(Beginning of Records provided)

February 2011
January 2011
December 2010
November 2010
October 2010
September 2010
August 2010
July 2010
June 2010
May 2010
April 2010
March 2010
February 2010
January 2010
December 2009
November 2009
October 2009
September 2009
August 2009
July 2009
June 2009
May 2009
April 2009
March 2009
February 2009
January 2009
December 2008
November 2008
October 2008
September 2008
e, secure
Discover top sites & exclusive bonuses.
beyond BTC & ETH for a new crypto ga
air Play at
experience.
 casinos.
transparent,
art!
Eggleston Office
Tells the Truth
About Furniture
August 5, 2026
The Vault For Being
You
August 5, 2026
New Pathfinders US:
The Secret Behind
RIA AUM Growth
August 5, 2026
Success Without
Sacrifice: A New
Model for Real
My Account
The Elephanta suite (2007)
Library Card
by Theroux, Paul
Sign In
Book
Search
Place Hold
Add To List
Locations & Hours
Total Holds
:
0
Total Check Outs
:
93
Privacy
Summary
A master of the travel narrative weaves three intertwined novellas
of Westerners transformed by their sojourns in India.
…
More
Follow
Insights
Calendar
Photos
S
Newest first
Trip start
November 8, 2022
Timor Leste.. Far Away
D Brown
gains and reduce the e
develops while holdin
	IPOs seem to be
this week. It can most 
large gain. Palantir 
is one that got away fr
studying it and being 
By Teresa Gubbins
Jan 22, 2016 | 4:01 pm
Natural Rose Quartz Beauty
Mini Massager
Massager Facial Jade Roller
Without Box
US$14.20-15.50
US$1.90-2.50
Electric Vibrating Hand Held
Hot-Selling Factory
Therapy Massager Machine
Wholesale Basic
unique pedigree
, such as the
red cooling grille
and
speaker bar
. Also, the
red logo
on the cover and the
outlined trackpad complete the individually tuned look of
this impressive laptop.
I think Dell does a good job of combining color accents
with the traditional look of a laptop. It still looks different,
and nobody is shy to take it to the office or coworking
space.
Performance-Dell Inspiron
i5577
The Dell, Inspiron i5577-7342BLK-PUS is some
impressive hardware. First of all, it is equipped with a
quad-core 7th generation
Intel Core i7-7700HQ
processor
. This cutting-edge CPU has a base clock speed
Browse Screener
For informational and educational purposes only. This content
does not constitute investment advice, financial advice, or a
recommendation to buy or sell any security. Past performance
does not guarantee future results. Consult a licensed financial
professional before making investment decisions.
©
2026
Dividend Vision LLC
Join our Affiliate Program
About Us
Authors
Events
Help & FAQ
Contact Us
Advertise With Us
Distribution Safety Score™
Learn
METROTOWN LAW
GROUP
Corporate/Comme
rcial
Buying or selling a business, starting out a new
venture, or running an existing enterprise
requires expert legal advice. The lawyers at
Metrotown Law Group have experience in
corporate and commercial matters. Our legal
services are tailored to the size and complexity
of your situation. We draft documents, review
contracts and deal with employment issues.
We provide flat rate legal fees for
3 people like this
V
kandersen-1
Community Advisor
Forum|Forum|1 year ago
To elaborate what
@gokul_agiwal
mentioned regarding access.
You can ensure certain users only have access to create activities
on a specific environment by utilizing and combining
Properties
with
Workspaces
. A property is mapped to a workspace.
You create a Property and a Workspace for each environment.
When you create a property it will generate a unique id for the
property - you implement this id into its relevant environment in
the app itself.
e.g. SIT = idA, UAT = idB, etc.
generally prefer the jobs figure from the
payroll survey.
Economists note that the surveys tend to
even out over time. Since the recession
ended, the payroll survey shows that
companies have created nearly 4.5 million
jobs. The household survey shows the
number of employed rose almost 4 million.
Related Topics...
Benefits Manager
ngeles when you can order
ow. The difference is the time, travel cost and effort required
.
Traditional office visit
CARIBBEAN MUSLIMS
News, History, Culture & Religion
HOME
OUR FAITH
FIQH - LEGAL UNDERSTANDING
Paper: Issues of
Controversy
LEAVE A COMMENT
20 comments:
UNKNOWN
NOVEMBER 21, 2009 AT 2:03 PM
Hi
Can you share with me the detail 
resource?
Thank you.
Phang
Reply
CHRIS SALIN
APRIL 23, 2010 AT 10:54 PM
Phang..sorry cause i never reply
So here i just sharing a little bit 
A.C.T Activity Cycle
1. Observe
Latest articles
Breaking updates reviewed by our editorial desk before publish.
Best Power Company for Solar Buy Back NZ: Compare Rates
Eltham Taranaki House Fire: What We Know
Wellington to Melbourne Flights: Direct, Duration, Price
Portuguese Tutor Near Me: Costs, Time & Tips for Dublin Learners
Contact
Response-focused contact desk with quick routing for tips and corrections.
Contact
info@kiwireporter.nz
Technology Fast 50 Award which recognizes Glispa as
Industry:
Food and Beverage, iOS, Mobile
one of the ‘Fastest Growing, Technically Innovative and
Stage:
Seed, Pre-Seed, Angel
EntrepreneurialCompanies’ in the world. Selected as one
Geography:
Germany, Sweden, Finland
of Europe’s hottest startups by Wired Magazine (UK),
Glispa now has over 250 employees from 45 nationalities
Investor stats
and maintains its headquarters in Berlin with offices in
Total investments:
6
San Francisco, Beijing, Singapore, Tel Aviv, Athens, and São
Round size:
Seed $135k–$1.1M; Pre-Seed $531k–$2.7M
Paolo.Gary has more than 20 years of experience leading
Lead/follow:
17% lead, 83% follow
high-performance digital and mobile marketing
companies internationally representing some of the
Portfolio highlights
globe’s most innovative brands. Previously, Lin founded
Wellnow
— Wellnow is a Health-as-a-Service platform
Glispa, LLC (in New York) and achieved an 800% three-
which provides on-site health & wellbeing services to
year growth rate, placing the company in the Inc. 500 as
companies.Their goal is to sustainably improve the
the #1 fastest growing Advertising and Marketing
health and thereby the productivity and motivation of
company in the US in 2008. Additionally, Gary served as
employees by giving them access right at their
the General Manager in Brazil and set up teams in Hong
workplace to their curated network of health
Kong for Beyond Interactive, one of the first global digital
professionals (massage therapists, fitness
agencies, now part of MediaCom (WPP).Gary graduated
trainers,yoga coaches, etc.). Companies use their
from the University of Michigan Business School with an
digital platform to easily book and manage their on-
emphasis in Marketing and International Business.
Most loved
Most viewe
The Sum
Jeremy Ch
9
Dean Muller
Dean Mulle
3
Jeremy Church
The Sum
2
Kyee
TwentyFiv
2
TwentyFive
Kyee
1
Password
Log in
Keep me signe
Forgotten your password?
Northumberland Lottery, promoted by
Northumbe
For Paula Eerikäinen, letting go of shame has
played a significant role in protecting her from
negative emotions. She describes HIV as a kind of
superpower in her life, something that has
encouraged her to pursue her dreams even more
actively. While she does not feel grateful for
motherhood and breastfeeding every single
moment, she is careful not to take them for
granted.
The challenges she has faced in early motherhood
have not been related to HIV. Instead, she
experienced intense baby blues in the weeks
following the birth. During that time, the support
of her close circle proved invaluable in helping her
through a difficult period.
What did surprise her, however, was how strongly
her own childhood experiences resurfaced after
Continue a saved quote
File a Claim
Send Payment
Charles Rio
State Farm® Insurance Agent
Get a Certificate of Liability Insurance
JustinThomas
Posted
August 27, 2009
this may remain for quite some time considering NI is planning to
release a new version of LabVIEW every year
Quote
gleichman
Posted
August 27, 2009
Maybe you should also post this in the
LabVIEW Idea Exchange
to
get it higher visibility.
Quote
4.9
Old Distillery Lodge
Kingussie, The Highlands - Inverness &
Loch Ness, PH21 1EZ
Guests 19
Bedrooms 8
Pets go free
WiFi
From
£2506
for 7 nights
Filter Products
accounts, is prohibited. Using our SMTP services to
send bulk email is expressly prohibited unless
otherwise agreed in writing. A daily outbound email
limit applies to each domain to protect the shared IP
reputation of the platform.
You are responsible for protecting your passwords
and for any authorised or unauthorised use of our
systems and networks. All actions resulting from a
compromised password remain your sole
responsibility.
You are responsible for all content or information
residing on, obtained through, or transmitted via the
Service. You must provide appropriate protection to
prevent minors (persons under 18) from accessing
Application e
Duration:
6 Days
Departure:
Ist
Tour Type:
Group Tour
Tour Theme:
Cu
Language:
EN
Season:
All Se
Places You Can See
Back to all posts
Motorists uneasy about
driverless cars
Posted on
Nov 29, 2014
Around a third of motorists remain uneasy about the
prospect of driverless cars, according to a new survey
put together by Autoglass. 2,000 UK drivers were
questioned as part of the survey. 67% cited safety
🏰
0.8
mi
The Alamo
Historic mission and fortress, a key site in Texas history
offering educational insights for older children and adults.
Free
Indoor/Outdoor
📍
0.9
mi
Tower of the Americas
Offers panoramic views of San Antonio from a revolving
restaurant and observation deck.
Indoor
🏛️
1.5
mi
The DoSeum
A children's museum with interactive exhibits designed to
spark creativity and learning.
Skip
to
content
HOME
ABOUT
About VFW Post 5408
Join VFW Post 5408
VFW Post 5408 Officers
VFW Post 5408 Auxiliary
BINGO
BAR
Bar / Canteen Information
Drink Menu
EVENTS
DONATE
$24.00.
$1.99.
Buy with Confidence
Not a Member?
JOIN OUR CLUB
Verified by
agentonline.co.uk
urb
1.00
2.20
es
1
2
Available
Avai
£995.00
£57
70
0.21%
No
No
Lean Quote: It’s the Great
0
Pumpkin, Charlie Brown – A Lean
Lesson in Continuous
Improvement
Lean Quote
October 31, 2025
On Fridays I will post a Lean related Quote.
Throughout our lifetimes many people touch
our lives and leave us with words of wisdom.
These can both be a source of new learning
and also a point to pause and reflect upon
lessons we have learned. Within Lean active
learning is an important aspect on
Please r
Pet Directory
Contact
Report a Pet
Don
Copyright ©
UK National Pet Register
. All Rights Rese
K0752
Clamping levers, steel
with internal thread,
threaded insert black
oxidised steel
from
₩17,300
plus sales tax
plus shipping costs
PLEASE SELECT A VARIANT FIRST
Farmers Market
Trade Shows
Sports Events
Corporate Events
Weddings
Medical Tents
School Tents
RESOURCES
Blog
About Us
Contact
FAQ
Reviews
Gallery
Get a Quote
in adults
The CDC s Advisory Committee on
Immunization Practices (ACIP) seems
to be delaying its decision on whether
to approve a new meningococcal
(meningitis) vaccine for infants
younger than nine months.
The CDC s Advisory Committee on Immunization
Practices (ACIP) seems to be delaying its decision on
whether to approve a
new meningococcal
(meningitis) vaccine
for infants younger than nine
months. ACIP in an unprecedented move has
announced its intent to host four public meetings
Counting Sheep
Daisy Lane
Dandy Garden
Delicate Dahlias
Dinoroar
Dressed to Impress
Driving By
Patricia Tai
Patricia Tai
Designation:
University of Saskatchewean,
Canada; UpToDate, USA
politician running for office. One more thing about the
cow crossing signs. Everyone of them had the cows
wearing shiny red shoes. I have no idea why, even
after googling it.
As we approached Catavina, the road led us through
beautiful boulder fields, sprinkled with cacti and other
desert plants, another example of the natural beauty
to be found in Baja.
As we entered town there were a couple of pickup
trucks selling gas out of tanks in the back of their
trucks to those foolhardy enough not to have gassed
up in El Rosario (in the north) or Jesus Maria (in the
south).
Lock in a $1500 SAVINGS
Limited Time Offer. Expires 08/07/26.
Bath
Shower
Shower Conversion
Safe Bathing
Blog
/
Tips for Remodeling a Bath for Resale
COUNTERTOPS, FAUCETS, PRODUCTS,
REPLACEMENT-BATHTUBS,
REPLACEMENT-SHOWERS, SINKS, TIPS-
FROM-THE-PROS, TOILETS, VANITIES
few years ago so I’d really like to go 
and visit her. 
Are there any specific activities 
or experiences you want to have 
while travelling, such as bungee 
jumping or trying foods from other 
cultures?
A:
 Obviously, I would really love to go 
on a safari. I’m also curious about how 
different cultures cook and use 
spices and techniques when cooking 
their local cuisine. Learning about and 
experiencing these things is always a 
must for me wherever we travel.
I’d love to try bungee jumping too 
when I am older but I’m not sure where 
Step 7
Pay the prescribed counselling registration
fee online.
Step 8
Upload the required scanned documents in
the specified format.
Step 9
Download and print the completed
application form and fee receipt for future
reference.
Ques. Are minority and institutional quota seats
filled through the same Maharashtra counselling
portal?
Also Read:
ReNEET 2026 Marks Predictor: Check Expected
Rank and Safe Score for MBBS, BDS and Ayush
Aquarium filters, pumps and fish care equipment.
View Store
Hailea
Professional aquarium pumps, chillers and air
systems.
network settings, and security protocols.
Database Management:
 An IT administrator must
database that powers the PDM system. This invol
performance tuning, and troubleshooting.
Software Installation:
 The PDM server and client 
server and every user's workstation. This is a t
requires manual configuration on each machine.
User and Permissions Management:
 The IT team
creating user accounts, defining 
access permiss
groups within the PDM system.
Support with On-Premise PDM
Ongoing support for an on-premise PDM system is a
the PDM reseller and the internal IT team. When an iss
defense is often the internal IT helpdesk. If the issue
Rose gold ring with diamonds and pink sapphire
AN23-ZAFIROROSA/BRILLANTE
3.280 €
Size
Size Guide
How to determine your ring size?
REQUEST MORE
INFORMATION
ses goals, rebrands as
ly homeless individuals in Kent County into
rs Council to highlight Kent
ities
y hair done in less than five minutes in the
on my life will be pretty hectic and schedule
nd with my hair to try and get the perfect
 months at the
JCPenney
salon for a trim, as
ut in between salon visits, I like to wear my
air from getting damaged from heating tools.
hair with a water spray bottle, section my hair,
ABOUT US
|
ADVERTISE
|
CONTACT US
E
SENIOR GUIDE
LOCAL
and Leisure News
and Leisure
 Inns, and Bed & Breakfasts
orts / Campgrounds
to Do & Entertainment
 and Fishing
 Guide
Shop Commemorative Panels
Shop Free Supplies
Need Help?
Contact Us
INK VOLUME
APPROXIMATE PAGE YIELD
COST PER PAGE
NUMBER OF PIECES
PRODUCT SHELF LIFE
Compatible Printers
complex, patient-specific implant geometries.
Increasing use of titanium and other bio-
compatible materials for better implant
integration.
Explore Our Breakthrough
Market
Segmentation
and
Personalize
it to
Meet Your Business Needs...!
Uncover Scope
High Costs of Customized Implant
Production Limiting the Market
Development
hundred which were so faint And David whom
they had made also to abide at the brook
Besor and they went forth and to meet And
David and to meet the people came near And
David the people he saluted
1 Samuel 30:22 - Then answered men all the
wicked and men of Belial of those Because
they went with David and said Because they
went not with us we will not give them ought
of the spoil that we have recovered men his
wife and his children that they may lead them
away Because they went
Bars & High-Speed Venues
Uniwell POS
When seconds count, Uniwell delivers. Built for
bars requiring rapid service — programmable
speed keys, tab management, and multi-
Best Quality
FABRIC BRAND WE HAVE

(End of Records provided)

_Your instructions:_
Please copy the lines in the records above between the one holding "Professional aquarium pumps, chillers and air" and the one holding "the PDM reseller", inclusive, exactly and with no other line.

_Task result:_
Professional aquarium pumps, chillers and air
systems.
network settings, and security protocols.
Database Management:
 An IT administrator must
database that powers the PDM system. This invol
performance tuning, and troubleshooting.
Software Installation:
 The PDM server and client 
server and every user's workstation. This is a t
requires manual configuration on each machine.
User and Permissions Management:
 The IT team
creating user accounts, defining 
access permiss
groups within the PDM system.
Support with On-Premise PDM
Ongoing support for an on-premise PDM system is a
the PDM reseller and the internal IT team. When an iss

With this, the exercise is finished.